EXERCISE AIM :: Render the lines starting at the first one and ending at the line containing "more than any" as a Markdown table with two columns, Row and Line text, giving each line a row number and skipping blank lines.

GIVEN INFORMATION ::
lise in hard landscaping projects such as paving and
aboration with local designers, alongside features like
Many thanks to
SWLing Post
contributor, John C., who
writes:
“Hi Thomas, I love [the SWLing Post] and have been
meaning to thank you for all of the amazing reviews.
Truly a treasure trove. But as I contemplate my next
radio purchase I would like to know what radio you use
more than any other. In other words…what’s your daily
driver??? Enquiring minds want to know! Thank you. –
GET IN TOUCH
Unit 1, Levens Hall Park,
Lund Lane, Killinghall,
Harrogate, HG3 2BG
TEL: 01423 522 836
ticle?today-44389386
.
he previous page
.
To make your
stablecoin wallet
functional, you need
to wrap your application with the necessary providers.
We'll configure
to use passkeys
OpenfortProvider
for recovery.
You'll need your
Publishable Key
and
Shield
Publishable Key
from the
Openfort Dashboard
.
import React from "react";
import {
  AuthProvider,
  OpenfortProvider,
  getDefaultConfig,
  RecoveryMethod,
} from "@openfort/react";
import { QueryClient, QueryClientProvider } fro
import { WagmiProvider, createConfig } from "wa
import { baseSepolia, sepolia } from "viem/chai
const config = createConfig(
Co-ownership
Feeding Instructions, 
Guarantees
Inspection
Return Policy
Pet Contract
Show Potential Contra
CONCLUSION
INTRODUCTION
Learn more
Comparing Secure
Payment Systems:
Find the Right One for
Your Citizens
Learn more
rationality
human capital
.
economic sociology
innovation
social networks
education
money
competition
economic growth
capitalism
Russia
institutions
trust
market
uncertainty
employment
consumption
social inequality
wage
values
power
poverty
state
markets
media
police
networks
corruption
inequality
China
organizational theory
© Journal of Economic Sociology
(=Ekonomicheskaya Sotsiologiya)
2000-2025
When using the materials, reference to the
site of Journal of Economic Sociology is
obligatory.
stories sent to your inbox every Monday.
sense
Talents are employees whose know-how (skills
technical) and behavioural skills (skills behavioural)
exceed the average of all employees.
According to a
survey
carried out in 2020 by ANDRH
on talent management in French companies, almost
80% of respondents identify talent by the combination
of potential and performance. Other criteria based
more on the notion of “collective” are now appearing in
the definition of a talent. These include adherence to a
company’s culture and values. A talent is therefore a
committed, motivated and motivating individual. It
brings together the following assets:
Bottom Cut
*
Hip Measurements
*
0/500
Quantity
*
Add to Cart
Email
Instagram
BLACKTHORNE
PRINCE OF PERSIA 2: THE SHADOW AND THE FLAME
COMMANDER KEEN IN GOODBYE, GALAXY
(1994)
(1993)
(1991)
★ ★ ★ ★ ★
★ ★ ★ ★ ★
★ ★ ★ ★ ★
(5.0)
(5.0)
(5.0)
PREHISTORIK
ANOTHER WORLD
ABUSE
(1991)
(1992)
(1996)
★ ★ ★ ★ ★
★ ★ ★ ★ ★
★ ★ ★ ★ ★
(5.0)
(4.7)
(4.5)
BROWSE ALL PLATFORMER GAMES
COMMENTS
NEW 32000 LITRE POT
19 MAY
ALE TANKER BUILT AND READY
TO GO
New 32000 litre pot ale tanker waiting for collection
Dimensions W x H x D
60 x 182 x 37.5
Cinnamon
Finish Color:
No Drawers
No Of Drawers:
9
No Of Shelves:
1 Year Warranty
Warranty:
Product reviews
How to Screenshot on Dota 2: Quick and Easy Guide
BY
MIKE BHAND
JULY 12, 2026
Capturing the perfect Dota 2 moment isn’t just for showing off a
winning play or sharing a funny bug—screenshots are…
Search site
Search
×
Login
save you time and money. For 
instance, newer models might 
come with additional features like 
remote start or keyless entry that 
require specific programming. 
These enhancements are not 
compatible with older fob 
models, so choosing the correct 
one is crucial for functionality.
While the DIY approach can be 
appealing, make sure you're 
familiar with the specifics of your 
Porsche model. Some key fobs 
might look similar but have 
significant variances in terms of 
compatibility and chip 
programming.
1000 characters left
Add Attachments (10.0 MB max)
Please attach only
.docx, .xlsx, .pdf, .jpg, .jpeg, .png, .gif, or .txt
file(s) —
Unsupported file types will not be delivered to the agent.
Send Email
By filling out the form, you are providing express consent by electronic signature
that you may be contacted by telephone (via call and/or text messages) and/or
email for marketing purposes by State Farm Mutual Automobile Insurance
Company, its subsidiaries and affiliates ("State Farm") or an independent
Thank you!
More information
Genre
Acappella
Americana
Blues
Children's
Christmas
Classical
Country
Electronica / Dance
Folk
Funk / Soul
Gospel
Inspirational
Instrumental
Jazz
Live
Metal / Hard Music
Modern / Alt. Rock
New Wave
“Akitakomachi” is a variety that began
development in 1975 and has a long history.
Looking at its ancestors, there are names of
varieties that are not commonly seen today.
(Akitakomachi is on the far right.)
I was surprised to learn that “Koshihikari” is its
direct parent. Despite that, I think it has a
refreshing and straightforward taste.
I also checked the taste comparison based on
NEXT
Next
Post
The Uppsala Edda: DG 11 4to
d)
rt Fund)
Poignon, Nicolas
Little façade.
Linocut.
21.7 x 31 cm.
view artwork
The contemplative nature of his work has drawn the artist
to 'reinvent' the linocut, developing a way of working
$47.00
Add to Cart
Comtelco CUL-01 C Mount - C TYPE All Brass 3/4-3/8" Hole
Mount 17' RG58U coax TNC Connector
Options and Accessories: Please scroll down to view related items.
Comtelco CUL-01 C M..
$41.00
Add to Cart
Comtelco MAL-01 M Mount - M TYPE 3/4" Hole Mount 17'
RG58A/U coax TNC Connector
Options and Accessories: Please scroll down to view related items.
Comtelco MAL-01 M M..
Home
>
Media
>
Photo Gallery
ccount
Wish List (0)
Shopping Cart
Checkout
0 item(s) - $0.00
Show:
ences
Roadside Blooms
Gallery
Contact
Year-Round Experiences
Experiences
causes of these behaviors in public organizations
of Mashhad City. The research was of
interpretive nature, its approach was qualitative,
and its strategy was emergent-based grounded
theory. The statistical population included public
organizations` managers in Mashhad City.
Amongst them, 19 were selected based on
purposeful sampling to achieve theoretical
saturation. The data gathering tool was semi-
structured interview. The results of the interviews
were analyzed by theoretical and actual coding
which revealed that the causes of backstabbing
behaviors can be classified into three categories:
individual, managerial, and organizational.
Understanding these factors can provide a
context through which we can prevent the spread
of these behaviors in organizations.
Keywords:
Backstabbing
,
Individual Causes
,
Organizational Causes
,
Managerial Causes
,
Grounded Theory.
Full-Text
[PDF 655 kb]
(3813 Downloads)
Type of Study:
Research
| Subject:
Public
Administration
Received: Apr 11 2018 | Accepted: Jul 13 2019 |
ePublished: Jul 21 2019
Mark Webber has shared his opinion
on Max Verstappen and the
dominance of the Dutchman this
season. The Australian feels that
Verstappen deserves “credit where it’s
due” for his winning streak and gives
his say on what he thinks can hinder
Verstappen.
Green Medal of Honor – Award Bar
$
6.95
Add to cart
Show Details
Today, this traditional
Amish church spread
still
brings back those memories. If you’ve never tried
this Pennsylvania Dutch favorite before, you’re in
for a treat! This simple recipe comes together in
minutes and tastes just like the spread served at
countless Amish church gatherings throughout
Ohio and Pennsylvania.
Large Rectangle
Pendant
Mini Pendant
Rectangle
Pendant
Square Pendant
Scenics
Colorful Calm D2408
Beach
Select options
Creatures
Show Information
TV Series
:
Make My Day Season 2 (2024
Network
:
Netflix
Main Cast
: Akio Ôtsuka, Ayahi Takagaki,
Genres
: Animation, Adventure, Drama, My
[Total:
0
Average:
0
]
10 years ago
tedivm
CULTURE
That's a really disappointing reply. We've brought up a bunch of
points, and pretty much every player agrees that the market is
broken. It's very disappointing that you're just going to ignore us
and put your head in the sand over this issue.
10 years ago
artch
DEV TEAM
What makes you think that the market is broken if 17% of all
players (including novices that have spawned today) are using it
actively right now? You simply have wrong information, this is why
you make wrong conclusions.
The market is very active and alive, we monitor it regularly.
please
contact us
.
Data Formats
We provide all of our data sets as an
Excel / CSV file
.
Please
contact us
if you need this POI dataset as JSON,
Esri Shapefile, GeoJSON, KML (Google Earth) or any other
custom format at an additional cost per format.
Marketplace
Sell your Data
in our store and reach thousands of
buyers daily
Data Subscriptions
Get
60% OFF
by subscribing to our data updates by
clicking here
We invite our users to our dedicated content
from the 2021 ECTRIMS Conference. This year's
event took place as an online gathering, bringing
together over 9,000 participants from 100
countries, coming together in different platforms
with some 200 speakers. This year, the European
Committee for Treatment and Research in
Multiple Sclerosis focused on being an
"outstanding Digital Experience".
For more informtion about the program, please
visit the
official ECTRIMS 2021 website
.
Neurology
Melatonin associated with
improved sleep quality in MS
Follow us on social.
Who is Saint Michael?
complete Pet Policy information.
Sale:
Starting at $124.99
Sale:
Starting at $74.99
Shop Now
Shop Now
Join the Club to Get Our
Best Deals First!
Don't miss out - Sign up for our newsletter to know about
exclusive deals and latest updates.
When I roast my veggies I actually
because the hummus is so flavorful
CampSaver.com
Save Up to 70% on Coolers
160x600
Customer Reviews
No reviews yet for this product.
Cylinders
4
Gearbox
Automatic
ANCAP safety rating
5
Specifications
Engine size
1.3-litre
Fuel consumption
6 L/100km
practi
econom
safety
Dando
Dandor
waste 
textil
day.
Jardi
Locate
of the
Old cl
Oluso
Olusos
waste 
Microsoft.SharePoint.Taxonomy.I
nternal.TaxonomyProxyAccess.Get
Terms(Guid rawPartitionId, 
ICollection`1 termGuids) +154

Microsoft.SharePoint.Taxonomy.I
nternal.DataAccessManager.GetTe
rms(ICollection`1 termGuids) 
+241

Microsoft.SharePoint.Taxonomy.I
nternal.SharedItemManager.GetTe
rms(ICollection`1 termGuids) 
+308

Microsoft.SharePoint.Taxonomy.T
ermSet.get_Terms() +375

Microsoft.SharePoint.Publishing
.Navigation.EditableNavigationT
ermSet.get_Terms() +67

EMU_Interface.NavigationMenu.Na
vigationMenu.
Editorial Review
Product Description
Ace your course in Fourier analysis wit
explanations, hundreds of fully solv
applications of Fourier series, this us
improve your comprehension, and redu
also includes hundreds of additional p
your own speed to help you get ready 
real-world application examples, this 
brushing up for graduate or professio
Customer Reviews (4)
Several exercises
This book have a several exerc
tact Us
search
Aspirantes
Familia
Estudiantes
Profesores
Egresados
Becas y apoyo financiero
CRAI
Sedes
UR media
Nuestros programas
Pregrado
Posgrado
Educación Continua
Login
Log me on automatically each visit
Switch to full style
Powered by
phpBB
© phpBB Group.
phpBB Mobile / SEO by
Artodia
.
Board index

ANSWER TO THIS TASK ::
| Row | Line text |
|---|---|
| 1 | lise in hard landscaping projects such as paving and |
| 2 | aboration with local designers, alongside features like |
| 3 | Many thanks to |
| 4 | SWLing Post |
| 5 | contributor, John C., who |
| 6 | writes: |
| 7 | “Hi Thomas, I love [the SWLing Post] and have been |
| 8 | meaning to thank you for all of the amazing reviews. |
| 9 | Truly a treasure trove. But as I contemplate my next |
| 10 | radio purchase I would like to know what radio you use |
| 11 | more than any other. In other words…what’s your daily |